Which lines in the records below contain the word "kommenden"? Report each of them.
::: Records provided
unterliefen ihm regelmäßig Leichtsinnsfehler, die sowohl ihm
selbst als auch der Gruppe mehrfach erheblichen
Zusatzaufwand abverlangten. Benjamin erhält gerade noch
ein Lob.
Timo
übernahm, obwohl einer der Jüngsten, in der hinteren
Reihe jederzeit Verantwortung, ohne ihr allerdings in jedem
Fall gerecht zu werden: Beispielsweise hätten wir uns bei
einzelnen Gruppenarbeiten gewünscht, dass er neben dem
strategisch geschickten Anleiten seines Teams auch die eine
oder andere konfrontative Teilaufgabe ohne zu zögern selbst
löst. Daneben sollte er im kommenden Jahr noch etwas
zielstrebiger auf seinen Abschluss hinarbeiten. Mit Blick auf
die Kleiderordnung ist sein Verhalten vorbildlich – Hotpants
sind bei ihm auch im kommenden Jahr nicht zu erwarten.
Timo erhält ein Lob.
::::::
*Exercise solution*.
löst. Daneben sollte er im kommenden Jahr noch etwas
sind bei ihm auch im kommenden Jahr nicht zu erwarten.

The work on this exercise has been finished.